Nearly 40% of adolescents remain depressed after initial treatment, and over half of that population remain depressed despite switching medications or adding psychotherapy.
There is limited pediatric evidence to guide clinicians as to how to proceed therapeutically with these ‘treatment-resistant’ patients, nor is there a clear, systemized method to identify them.
We propose definitions of pediatric treatment-resistant and treatment-refractory depression, and review the evidence base regarding treatment strategies for these patients, comparing with the adult treatment-resistant literature.
We propose a staging model of treatment resistance for pediatric depression, which is relevant both for clinical practice and for recommending areas where additional research is needed.

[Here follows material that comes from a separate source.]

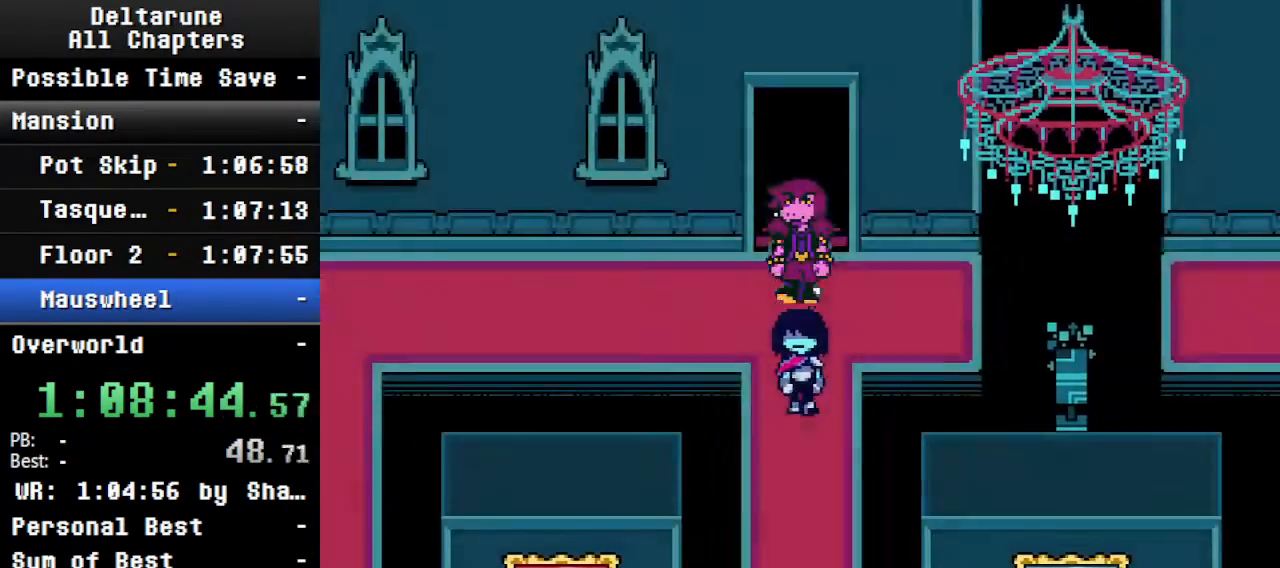
{"keys": ["ctrl", "down", "shift"], "events": []}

While multiple strategies for producing a consensus definition of treatment resistance in psychiatric disorders exist (Bokma et al., 2019), the definitions provided in Box 1 mirror the adult depression literature on this topic but are adapted for the reduced pediatric depression evidence base. Given the lack of evidence for the advanced pharmacologic and psychotherapeutic strategies listed for Stages 6 through 10, this proposed staging model is somewhat conservative in attempting to ensure that a patient has genuinely received evidence-based treatments before their symptoms are declared treatment-resistant or treatment-refractory. There is natural tension between exercising caution about prematurely marking cases as treatment-resistant given the real risks and adverse effects of medications largely untested in pediatric populations, versus wanting to quickly identify and aggressively treat treatment-resistant patients as soon as possible to prevent losing important developmental time on ineffective treatments. There is some evidence that introducing earlier adjunctive interventions is helpful in treatment-resistant patients, with improved outcomes in 10 nonremitting TORDIA subjects who received antipsychotic or mood stabilizer augmentation compared with 153 nonremitting subjects who did not (Emslie et al., 2010). However, more rigorous data that explicitly test this hypothesis in adequately powered trials are urgently needed.

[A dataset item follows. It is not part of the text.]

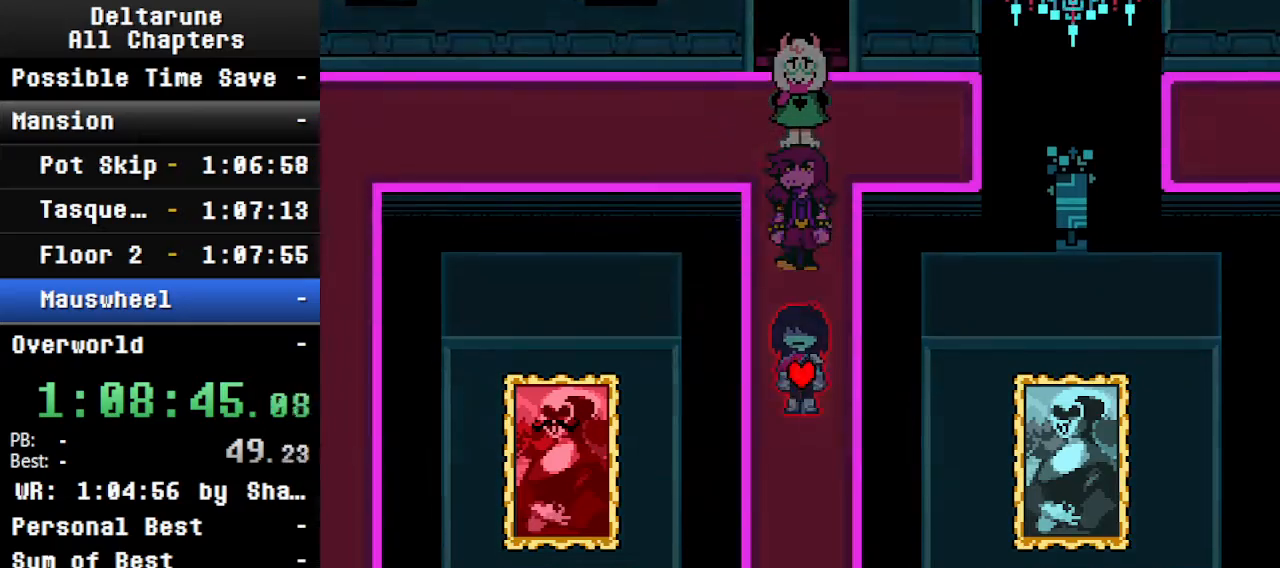
{"keys": ["ctrl", "down", "shift"], "events": []}
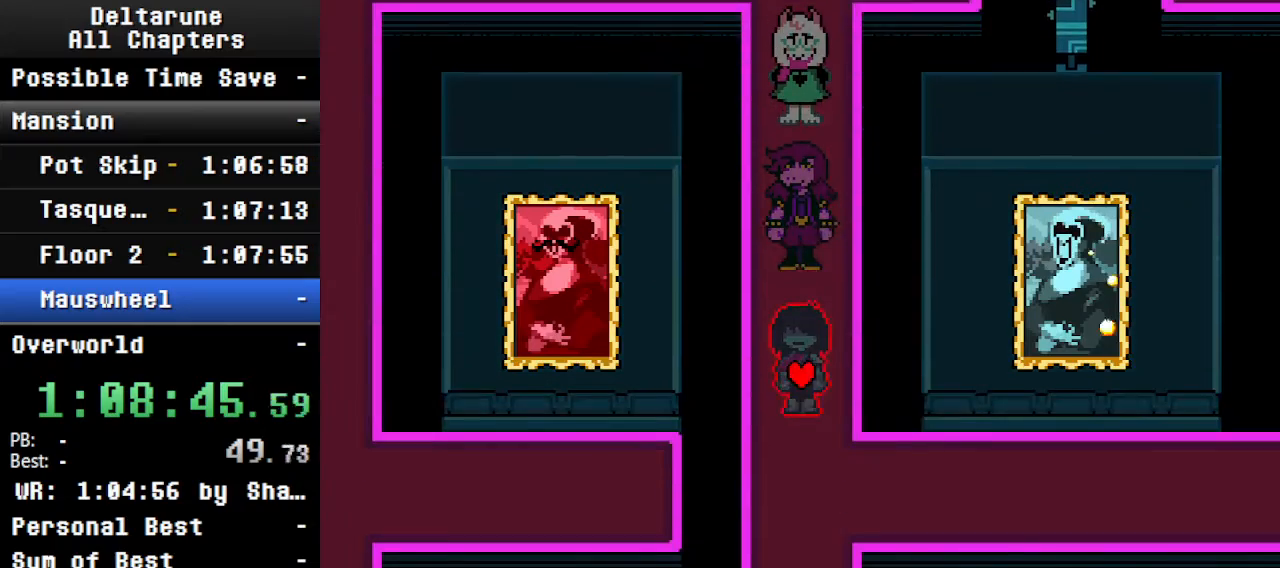
{"keys": ["ctrl", "down", "shift"], "events": []}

Thus, there is no substitute for careful clinical formulation and judgment for each individual case, and there may be instances when patients may rightly progress more quickly through this proposed staging schema (Figure 2). For example, patients with severe depressive symptoms or persistent suicidality, who have multiple risk factors for treatment resistance, could reasonably be triaged for accelerated advancement to the less evidence-based augmentation and interventional strategies once past a full trial of an SSRI and evidence-based psychotherapy.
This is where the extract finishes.